You can see in the above that SQL still shows this thread ad running, and according to SQL Server that’s true… however, according to Windows the thread is actually frozen. Here we can see that the associated user and kernel time are more accurately reflected than cpu time in dm_exec_requests. This is indeed on scheduler 3, is session 70, etc., etc., and has an os_thread_id of 4892. If we compare that to our debugger, we can see this is indeed the case. The client id (which is what it’s called in Windows) is process.thread – in this case is ee8.131c which the thread portion in decimal is 0x131c = 4892, also notice that status of the thread is “Frozen”.
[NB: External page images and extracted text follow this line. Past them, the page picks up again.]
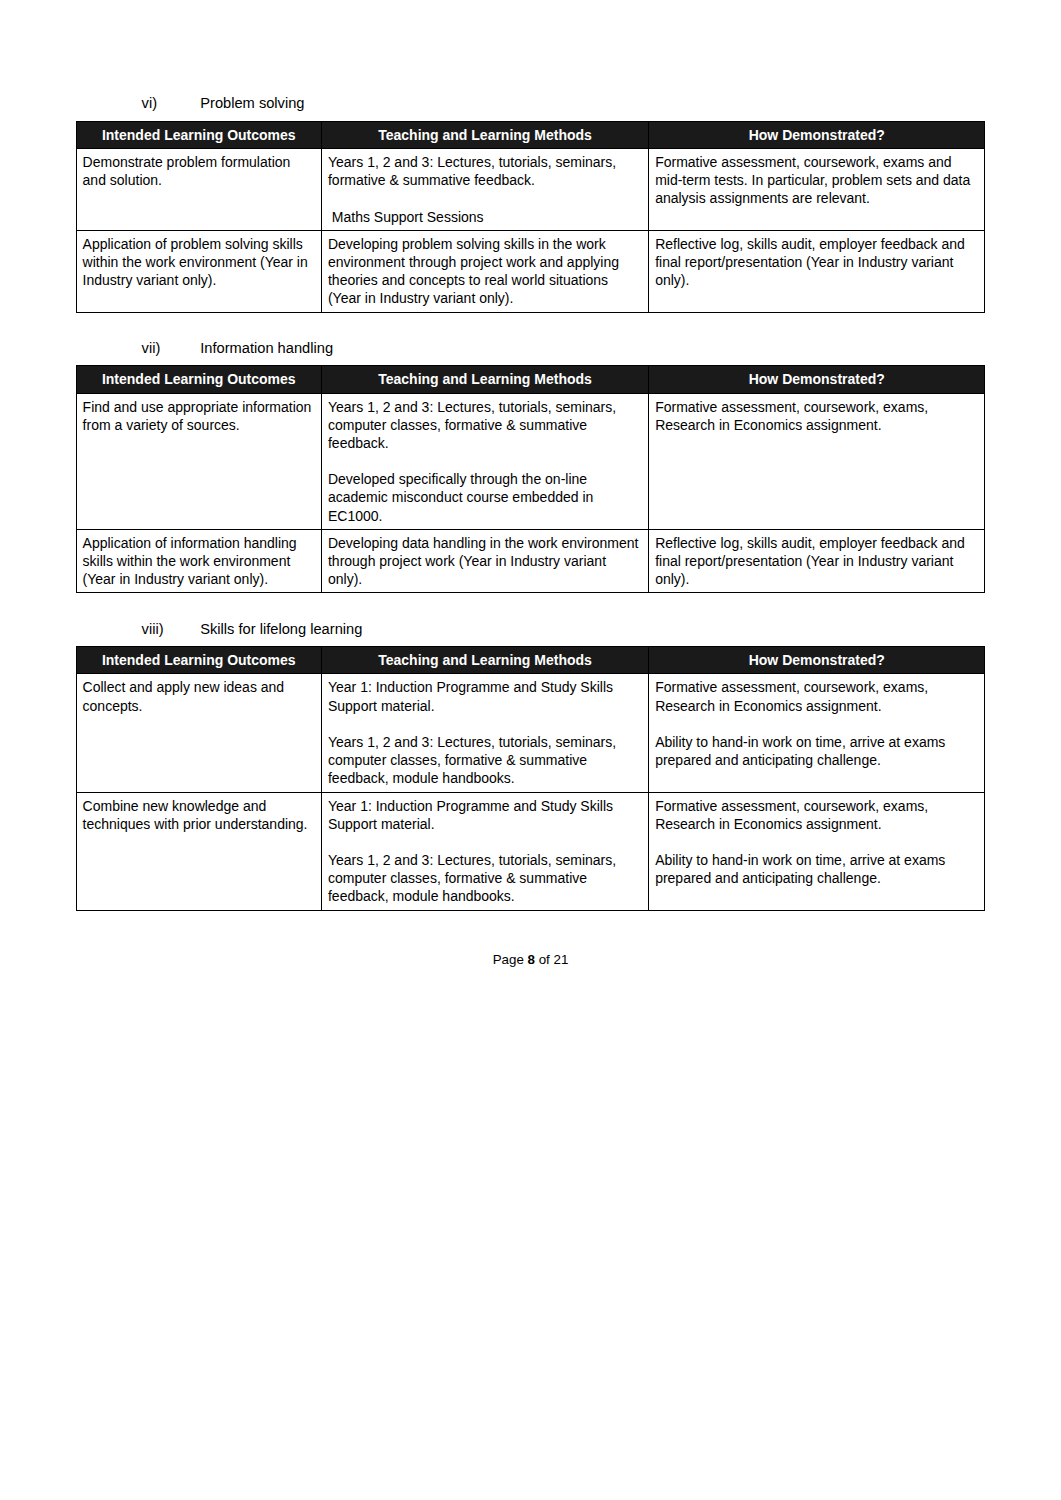vi) Problem solving
| Intended Learning Outcomes | Teaching and Learning Methods | How Demonstrated? |
| --- | --- | --- |
| Demonstrate problem formulation and solution. | Years 1, 2 and 3: Lectures, tutorials, seminars, formative & summative feedback. Maths Support Sessions | Formative assessment, coursework, exams and mid-term tests. In particular, problem sets and data analysis assignments are relevant. |
| Application of problem solving skills within the work environment (Year in Industry variant only). | Developing problem solving skills in the work environment through project work and applying theories and concepts to real world situations (Year in Industry variant only). | Reflective log, skills audit, employer feedback and final report/presentation (Year in Industry variant only). |
vii) Information handling
| Intended Learning Outcomes | Teaching and Learning Methods | How Demonstrated? |
| --- | --- | --- |
| Find and use appropriate information from a variety of sources. | Years 1, 2 and 3: Lectures, tutorials, seminars, computer classes, formative & summative feedback. Developed specifically through the on-line academic misconduct course embedded in EC1000. | Formative assessment, coursework, exams, Research in Economics assignment. |
| Application of information handling skills within the work environment (Year in Industry variant only). | Developing data handling in the work environment through project work (Year in Industry variant only). | Reflective log, skills audit, employer feedback and final report/presentation (Year in Industry variant only). |
viii) Skills for lifelong learning
| Intended Learning Outcomes | Teaching and Learning Methods | How Demonstrated? |
| --- | --- | --- |
| Collect and apply new ideas and concepts. | Year 1: Induction Programme and Study Skills Support material. Years 1, 2 and 3: Lectures, tutorials, seminars, computer classes, formative & summative feedback, module handbooks. | Formative assessment, coursework, exams, Research in Economics assignment. Ability to hand-in work on time, arrive at exams prepared and anticipating challenge. |
| Combine new knowledge and techniques with prior understanding. | Year 1: Induction Programme and Study Skills Support material. Years 1, 2 and 3: Lectures, tutorials, seminars, computer classes, formative & summative feedback, module handbooks. | Formative assessment, coursework, exams, Research in Economics assignment. Ability to hand-in work on time, arrive at exams prepared and anticipating challenge. |
Page 8 of 21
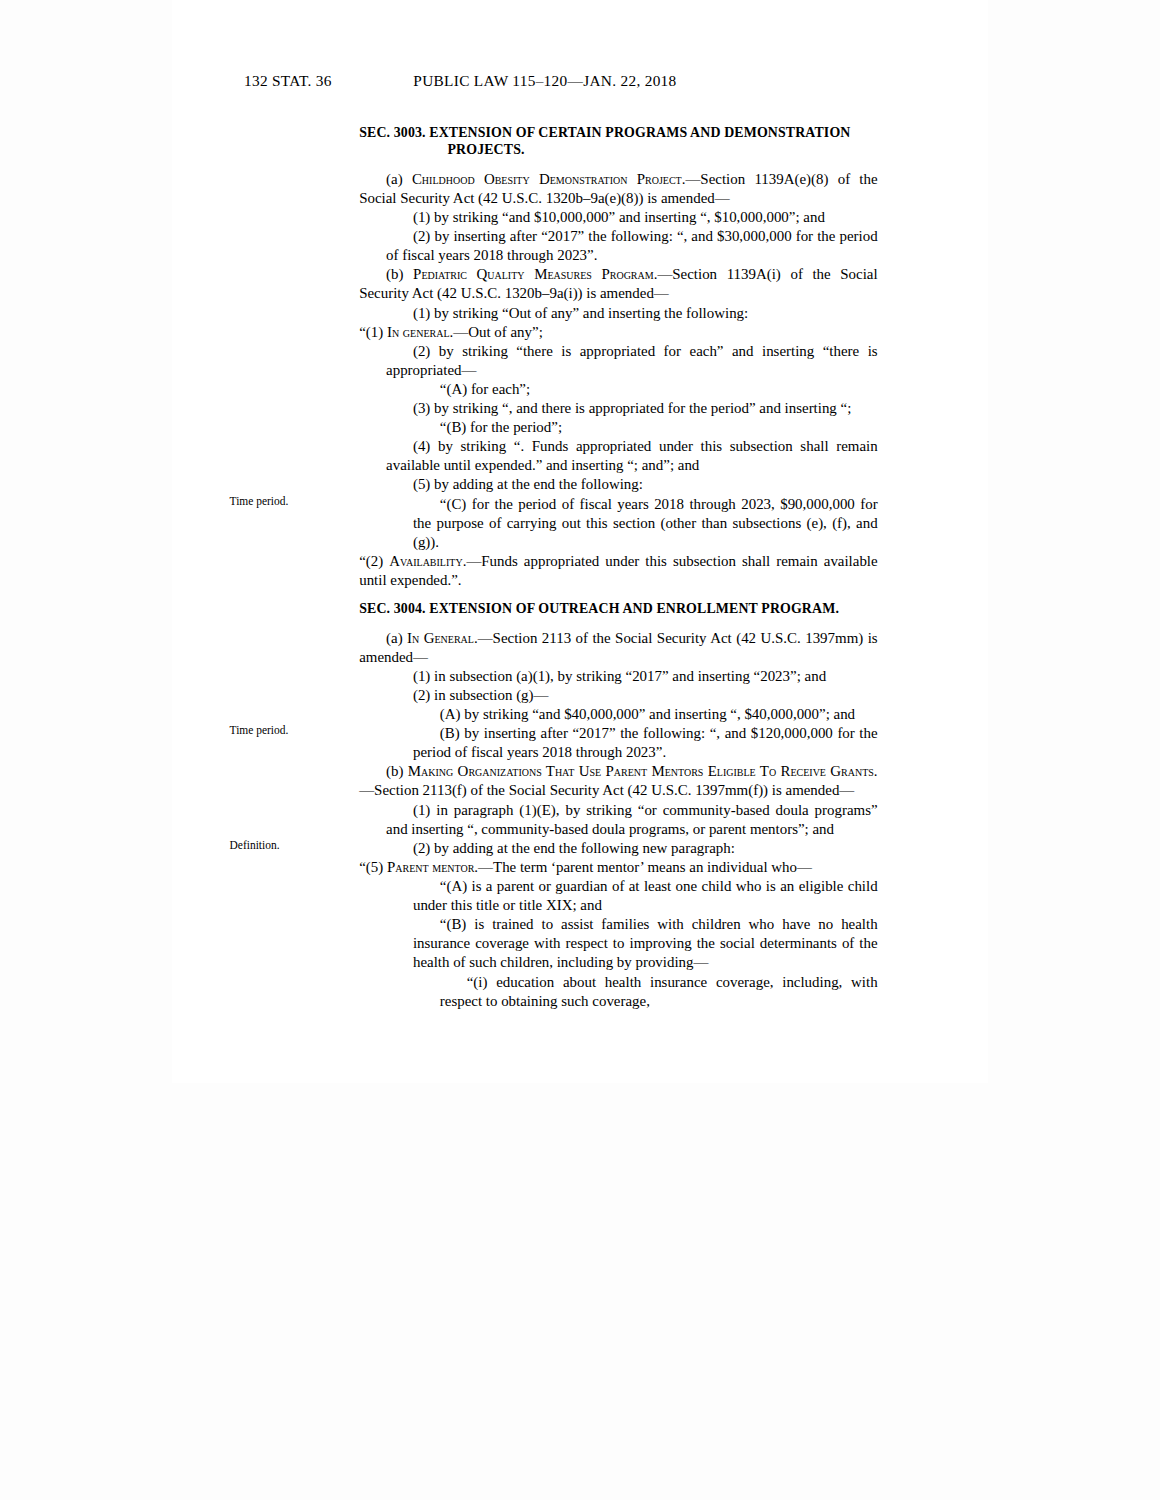132 STAT. 36 PUBLIC LAW 115–120—JAN. 22, 2018
SEC. 3003. EXTENSION OF CERTAIN PROGRAMS AND DEMONSTRATIONPROJECTS.
(a) Childhood Obesity Demonstration Project.—Section 1139A(e)(8) of the Social Security Act (42 U.S.C. 1320b–9a(e)(8)) is amended—
(1) by striking “and $10,000,000” and inserting “, $10,000,000”; and
(2) by inserting after “2017” the following: “, and $30,000,000 for the period of fiscal years 2018 through 2023”.
(b) Pediatric Quality Measures Program.—Section 1139A(i) of the Social Security Act (42 U.S.C. 1320b–9a(i)) is amended—
(1) by striking “Out of any” and inserting the following:
“(1) In general.—Out of any”;
(2) by striking “there is appropriated for each” and inserting “there is appropriated—
“(A) for each”;
(3) by striking “, and there is appropriated for the period” and inserting “;
“(B) for the period”;
(4) by striking “. Funds appropriated under this subsection shall remain available until expended.” and inserting “; and”; and
(5) by adding at the end the following:
Time period.
“(C) for the period of fiscal years 2018 through 2023, $90,000,000 for the purpose of carrying out this section (other than subsections (e), (f), and (g)).
“(2) Availability.—Funds appropriated under this subsection shall remain available until expended.”.
SEC. 3004. EXTENSION OF OUTREACH AND ENROLLMENT PROGRAM.
(a) In General.—Section 2113 of the Social Security Act (42 U.S.C. 1397mm) is amended—
(1) in subsection (a)(1), by striking “2017” and inserting “2023”; and
(2) in subsection (g)—
(A) by striking “and $40,000,000” and inserting “, $40,000,000”; and
Time period.
(B) by inserting after “2017” the following: “, and $120,000,000 for the period of fiscal years 2018 through 2023”.
(b) Making Organizations That Use Parent Mentors Eligible To Receive Grants.—Section 2113(f) of the Social Security Act (42 U.S.C. 1397mm(f)) is amended—
(1) in paragraph (1)(E), by striking “or community-based doula programs” and inserting “, community-based doula programs, or parent mentors”; and
Definition.
(2) by adding at the end the following new paragraph:
“(5) Parent mentor.—The term ‘parent mentor’ means an individual who—
“(A) is a parent or guardian of at least one child who is an eligible child under this title or title XIX; and
“(B) is trained to assist families with children who have no health insurance coverage with respect to improving the social determinants of the health of such children, including by providing—
“(i) education about health insurance coverage, including, with respect to obtaining such coverage,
64 Id: ee8.131c Suspend: 1 Teb: 00000098`a30cb000 Frozen
Preemptive threads in SQL Server aren’t free, they still cost worker threads, cpu cycles, memory, etc., and compete at a Windows level for cpu resources. Too many of these can start to cause problems, and it’s not easily identifiable which are causing the problem as the typical DMV results (sys.dm_exec_requests) don’t really show the whole picture. What SQL Server believes is true and what is true can be two different things as shown with the cpu usage, thread times, thread states, etc., and thus you’ll need the output of all of these plus the Windows side output to really understand what’s going on. Scheduling in SQL Server doesn’t mean that’s how Windows will schedule it, the longer the list, the more items to schedule, the less time each thread has per unit of time.